Als McLaren had ontdekt wie ze was, wat best mogelijk was, ook als ze haar uiterlijk had veranderd, en door haar vermomming heen had geprikt, waardoor hij een bedreiging vormde voor haar wraakplannen, kon ze hem dan koelbloedig het bos in hebben gelokt om hem uit de weg te werken? Kon het zijn dat ze hem had verleid en toen hij was afgeleid had geprobeerd hem om zeep te helpen? Met wat voor wezen had Annie eigenlijk te maken? Zodra ze het idee kreeg dat ze een soort band met Kirsten had, glipte dat verrekte mens weer buiten het bereik van haar begrip en medeleven.
‘Wat vind je zelf van de theorie van de politie?’ vroeg Annie.

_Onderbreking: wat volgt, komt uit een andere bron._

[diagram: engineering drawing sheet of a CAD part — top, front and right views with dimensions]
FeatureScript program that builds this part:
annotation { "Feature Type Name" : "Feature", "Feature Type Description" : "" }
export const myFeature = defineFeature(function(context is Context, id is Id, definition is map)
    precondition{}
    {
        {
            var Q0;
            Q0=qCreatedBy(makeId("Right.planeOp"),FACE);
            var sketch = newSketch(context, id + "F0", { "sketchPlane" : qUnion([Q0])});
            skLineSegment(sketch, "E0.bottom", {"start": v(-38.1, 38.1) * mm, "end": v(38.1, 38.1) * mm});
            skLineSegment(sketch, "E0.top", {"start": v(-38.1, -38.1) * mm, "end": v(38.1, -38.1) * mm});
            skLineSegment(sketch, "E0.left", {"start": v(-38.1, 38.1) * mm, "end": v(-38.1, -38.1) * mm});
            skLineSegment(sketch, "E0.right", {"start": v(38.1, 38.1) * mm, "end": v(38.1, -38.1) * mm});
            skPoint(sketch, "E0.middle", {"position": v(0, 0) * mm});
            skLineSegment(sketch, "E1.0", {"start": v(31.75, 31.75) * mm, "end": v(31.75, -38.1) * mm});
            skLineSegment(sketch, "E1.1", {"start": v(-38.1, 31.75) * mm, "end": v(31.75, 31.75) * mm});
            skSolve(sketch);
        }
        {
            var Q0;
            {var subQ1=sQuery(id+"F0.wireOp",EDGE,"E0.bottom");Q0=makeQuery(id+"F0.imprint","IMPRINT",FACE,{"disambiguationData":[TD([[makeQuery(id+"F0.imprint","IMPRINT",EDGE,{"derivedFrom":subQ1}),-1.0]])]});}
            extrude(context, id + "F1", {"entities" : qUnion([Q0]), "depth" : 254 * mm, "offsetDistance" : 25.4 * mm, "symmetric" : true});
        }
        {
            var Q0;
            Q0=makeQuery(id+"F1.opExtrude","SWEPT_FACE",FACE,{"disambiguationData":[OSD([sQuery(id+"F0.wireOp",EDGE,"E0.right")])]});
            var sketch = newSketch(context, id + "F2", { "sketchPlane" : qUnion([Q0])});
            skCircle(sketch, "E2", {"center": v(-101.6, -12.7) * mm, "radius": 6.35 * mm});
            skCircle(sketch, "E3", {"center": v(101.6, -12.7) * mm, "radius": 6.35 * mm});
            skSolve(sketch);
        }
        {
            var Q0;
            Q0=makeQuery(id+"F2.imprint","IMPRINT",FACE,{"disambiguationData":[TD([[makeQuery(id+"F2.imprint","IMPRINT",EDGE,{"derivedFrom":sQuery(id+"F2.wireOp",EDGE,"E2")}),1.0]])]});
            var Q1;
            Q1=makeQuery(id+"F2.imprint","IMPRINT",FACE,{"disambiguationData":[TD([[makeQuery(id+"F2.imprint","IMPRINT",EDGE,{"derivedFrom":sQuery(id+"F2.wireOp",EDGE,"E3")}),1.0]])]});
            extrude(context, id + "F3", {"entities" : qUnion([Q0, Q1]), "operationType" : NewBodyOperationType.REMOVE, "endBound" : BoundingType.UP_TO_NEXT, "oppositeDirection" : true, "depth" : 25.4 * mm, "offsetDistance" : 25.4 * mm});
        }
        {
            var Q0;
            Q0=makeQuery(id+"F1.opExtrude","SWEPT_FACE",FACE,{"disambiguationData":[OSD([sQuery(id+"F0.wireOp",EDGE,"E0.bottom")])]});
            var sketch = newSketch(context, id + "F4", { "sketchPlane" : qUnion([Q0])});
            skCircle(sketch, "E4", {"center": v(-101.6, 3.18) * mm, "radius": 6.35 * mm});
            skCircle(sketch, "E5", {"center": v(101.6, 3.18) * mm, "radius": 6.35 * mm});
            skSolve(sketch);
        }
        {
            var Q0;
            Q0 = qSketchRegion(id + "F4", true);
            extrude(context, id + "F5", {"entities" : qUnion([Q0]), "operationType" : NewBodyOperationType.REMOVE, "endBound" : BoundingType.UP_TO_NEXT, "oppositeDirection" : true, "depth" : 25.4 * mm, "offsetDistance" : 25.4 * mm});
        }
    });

‘Ik kan me er niet echt in vinden,’ zei McLaren. ‘Ik snap het best als jij het een beetje bizar vindt klinken, maar zo ben ik gewoon niet. Volgens mij zit dat niet in me. Misschien denk jij wel dat elke man zo is, maar ik weet het niet. Ik neem aan dat je in jouw werk alles al wel een keer bent tegengekomen, en jij bent een vrouw, maar ik niet. Ik kan echt niet geloven dat ik ooit zou proberen een vrouw aan te randen of te verkrachten.’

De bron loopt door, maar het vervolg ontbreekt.